Austin, TX (December 5, 2005)–Texas Attorney General Greg Abbott has sued Sony BMG Music Entertainment. Texas is the first state in the nation to bring legal action against Sony for illegal spyware. The suit is also the first filed under the state’s spyware law of 2005. It alleges the company surreptitiously installed the spyware on millions of CDs that consumers inserted into their computers and which can compromise the systems.
The Attorney General’s lawsuit alleges the New York-based company violated a new Texas law protecting consumers from the hidden spyware. The company accomplished this by using new technology on certain music CDs to install files onto consumers’ computers that hide other files installed by Sony. This secret “cloaking” component is installed without the knowledge of consumers and can cause their computers to become vulnerable to computer viruses and other forms of attack.
“Sony has engaged in a technological version of cloak and dagger deceit against consumers by hiding secret files on their computers,” said Attorney General Abbott. “Consumers who purchased a Sony CD thought they were buying music. Instead, they received spyware that can damage a computer, subject it to viruses and expose the consumer to possible identity crime.”
Sony insists on its Web site that it has recalled all affected CDs. However, Attorney General’s investigators were able to purchase numerous titles at Austin retail stores as recently as Sunday evening.
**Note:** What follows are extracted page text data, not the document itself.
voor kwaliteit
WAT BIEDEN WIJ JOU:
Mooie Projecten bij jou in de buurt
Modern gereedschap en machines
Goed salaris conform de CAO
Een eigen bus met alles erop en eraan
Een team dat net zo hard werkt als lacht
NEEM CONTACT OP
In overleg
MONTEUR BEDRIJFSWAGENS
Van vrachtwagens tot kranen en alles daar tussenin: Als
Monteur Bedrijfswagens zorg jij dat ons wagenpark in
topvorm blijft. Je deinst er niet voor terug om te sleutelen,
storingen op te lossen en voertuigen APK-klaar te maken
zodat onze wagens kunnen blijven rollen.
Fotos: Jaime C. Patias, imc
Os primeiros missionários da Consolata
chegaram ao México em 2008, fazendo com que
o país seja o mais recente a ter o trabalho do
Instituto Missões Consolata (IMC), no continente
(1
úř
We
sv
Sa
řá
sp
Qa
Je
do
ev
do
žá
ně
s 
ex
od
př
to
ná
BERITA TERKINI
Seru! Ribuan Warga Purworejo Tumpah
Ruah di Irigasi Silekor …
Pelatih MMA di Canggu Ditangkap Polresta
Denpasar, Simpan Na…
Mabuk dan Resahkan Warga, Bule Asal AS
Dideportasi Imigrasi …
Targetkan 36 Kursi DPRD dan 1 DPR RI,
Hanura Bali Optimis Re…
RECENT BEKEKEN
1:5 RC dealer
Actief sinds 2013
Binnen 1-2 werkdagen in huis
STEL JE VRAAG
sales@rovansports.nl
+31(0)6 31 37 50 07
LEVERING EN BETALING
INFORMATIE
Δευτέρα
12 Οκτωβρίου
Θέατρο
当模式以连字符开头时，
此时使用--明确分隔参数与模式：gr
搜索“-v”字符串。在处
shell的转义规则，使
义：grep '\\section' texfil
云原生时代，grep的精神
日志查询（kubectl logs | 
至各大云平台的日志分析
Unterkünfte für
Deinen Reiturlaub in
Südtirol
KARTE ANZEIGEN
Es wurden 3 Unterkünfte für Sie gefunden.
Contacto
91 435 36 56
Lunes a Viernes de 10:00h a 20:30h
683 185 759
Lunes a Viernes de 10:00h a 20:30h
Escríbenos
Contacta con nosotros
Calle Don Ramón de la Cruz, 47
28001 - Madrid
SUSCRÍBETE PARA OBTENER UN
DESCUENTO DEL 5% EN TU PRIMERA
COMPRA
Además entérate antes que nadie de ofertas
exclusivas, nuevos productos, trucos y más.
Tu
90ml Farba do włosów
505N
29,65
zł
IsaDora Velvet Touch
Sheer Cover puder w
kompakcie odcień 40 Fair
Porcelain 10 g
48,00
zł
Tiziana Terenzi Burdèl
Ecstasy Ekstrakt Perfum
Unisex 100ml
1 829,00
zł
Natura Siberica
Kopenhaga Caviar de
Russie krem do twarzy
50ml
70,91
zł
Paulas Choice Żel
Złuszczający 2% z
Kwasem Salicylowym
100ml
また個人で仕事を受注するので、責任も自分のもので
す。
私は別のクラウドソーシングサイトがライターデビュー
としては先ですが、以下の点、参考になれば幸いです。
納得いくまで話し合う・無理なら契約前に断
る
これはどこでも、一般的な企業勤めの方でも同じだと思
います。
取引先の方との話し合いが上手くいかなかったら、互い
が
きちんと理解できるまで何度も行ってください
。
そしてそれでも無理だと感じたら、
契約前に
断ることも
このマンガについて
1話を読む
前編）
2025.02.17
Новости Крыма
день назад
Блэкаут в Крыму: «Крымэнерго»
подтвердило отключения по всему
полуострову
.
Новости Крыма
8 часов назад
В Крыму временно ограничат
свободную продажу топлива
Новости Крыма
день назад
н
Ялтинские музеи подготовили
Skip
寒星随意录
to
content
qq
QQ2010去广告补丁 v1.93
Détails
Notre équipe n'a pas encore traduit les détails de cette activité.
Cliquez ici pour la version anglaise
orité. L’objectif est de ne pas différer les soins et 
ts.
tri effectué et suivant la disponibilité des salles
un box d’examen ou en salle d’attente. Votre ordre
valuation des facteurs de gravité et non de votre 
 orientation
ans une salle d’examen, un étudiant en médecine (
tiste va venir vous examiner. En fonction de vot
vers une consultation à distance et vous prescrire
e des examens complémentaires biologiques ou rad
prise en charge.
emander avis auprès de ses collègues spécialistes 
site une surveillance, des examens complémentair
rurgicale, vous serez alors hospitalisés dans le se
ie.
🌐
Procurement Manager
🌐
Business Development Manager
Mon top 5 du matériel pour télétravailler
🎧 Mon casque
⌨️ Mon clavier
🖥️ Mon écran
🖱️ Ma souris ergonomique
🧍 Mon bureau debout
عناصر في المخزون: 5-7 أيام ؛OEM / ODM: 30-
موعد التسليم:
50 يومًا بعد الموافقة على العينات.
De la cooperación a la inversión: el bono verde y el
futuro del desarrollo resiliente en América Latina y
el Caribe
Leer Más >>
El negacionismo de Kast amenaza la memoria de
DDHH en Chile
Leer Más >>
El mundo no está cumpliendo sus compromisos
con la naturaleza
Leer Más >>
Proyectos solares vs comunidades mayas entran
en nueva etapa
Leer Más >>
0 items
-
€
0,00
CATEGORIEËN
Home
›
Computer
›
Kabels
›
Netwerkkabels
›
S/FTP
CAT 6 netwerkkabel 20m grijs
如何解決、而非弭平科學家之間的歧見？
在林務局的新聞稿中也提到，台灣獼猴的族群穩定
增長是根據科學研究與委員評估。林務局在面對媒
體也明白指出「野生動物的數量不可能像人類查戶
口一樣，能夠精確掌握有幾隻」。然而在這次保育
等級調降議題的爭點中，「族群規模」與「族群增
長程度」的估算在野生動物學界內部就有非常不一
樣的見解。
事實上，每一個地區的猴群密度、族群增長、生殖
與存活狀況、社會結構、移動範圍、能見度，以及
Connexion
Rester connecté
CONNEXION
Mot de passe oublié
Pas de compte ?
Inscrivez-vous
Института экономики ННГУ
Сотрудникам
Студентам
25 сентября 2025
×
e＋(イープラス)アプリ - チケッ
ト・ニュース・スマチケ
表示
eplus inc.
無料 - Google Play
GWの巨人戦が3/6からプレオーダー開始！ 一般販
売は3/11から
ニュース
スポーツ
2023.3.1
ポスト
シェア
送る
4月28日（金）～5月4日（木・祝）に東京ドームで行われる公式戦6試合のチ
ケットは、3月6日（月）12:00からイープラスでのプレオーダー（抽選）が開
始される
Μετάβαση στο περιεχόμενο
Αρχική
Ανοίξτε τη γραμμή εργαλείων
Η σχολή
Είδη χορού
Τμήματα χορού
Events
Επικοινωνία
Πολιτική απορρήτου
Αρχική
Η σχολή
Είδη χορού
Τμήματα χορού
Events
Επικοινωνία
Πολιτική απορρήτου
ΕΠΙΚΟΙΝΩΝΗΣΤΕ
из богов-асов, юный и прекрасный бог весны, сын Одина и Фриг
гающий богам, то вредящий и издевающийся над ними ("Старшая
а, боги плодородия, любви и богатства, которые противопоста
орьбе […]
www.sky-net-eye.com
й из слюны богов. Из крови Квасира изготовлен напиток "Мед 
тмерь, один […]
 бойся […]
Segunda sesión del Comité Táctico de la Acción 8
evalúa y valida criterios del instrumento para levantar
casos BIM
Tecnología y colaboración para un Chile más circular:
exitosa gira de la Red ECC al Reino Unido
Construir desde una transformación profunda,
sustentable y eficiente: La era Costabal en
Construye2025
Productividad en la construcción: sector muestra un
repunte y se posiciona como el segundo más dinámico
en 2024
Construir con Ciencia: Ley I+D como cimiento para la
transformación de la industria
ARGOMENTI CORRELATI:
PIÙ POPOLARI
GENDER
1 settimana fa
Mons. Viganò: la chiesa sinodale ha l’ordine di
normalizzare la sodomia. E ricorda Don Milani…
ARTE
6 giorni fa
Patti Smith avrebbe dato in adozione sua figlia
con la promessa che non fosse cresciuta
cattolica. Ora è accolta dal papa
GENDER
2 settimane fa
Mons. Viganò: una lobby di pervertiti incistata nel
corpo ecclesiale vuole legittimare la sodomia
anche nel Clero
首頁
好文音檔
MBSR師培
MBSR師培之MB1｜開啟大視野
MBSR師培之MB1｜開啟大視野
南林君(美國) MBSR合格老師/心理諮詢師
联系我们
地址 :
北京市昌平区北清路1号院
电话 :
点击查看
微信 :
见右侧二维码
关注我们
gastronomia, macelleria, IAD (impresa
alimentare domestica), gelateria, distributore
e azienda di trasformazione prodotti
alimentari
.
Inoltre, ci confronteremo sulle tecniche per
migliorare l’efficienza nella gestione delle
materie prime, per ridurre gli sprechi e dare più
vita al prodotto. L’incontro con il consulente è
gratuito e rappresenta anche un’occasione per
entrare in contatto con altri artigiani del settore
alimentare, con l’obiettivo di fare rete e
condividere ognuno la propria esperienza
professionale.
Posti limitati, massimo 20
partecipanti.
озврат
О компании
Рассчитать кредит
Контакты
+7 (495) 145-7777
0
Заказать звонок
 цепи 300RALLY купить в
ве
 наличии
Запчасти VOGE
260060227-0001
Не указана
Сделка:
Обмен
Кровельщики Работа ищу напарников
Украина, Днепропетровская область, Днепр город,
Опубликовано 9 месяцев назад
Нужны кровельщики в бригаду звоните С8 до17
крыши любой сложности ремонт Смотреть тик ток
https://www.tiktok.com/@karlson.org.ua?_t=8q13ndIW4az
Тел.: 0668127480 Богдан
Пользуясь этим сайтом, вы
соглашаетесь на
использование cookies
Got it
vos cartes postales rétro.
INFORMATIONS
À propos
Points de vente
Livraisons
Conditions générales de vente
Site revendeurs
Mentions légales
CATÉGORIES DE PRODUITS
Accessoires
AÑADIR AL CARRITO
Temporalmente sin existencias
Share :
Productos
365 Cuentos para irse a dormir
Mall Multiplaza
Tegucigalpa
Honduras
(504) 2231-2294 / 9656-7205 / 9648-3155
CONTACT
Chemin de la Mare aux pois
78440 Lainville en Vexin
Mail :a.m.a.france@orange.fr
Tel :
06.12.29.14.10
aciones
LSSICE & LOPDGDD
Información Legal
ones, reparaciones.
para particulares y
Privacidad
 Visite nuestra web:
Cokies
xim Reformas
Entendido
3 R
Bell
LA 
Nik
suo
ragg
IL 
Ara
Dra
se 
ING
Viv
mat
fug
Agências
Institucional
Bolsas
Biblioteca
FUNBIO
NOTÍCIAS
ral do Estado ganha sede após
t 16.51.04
The Attorney General’s lawsuit also alleges that a phantom file is installed to conceal the XCP files from the user, thus making it difficult for the user to remove the files from his or her computer.
Because of alleged violations of the Consumer Protection Against Computer Spyware Act of 2005, the Attorney General is seeking civil penalties of $100,000 for each violation of the law, attorneys’ fees and investigative costs.